Sober Follow-Up: Winning the War on Terror
Thanks to all who commented on my last post. Good points being brought up.
Our friendly dissenter, Stay Puff Marshmellow Man, asked me how I would use the strategy of attrition in the current situation with the War on Terror.
I replied: "I wouldn't use attrition, I would use annihilation." I then promised to continue that conversation.
You see, the enemy we fight is fanatical and at the current pace they can replace their terrorists and supplies as fast as we can kill them. We are spending too much effort trying to win over public support and too little effort trying to kill bad people.
The ironic thing is, the longer we stay, the more support we lose. A long, foreign occupation would go unsupported in any country.
Some will say the "hearts and minds" game is the only way, but it's not. We've fought an enemy worse than this in the past, and left 100% successful.
I'm speaking of the Japanese, and I can't help but compare the war on terror to fighting them in WWII.
The Japanese in WWII may have been the fiercest enemy America has ever faced. The well funded, well organized, and well equipped Japanese military forces were much worse, in my opinion, than anything we ever faced before or have faced since. But it weren't those factors that made them so difficult...it was their fanaticism.
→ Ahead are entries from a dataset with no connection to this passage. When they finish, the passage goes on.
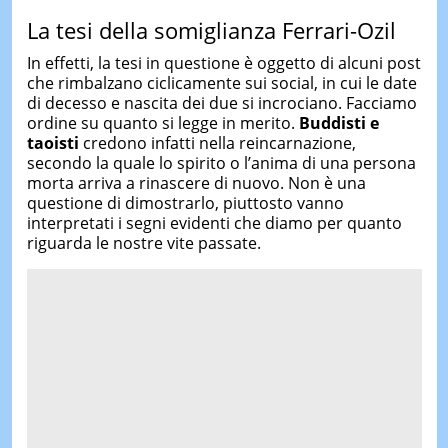
La tesi della somiglianza Ferrari-Ozil
In effetti, la tesi in questione è oggetto di alcuni post
che rimbalzano ciclicamente sui social, in cui le date
di decesso e nascita dei due si incrociano. Facciamo
ordine su quanto si legge in merito.
Buddisti e
taoisti
credono infatti nella reincarnazione,
secondo la quale lo spirito o l’anima di una persona
morta arriva a rinascere di nuovo. Non è una
questione di dimostrarlo, piuttosto vanno
interpretati i segni evidenti che diamo per quanto
riguarda le nostre vite passate.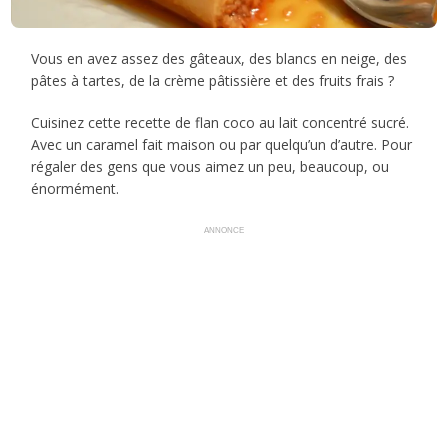
Vous en avez assez des gâteaux, des blancs en neige, des
pâtes à tartes, de la crème pâtissière et des fruits frais ?
Cuisinez cette recette de flan coco au lait concentré sucré.
Avec un caramel fait maison ou par quelqu’un d’autre. Pour
régaler des gens que vous aimez un peu, beaucoup, ou
énormément.
ANNONCE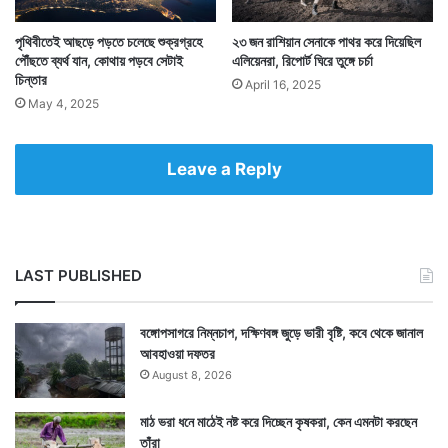
পৃথিবীতেই আছড়ে পড়তে চলেছে শুক্রগ্রহে
২৩ জন রাশিয়ান সেনাকে পাথর করে দিয়েছিল
পৌঁছতে ব্যর্থ যান, কোথায় পড়বে সেটাই
এলিয়েনরা, রিপোর্ট ঘিরে তুঙ্গে চর্চা
চিন্তার
April 16, 2025
May 4, 2025
Tags
Russia
Leave a Reply
LAST PUBLISHED
বঙ্গোপসাগরে নিম্নচাপ, দক্ষিণবঙ্গ জুড়ে ভারী বৃষ্টি, কবে থেকে জানাল
আবহাওয়া দফতর
August 8, 2026
মাঠ ভরা ধনে মাঠেই নষ্ট করে দিচ্ছেন কৃষকরা, কেন এমনটা করছেন
তাঁরা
What would make a man fly a Kamikaze plane loaded with explosives, to his death, into an enemy ship? How about those Kaiten torpedoes? Why was it Japanese ground troops would fight to their death, with only a handful out of thousands willing to surrender when an entire island had already been taken?
The Japanese religion is Shintoism, which is also a religion that is unique to Japan. Those who practice the faith believe in the divinity of the Japanese emperor. See, in that religion, the emperor isn't god-appointed or god-inspired or a "chosen one", the emperor IS god. The suicide bombers of the Japanese military did it for their god. (The word "kamikaze" itself translates to "god wind" or "divine wind".)
You may see where I am going with this, but Muslim terrorists share religious motivation as a common denominator with the Japanese, if nothing else. I see Japan during that time as a much more formidable enemy because of their military capability. The terrorists we fight today have nowhere near the capability the Japanese did 2/3 of a century ago. We defeated Japan, but I'm afraid the historical lessons we learned from it may have been lost.
Before we nuked the Japanese, our strategy had shifted from attrition to annihilation. We sent a clear message: "Cease and desist or we will kill every last one of you if we have to!" They heard us, and quit.
Now, I am in no way advocating nuking the Middle East, because I don't think it is necessary. I believe nuclear weapons should only be used as a last resort. It was necessary in Japan. It isn't needed in the Middle East, YET.
But we are not sending the extremists we fight the same message we sent the Japanese. They think we can win because we feed and clothe their families almost as soon as we have busted in their doors. As long as they believe this, they will have no problem recruiting new terrorists and keeping the support of the communities that shelter them.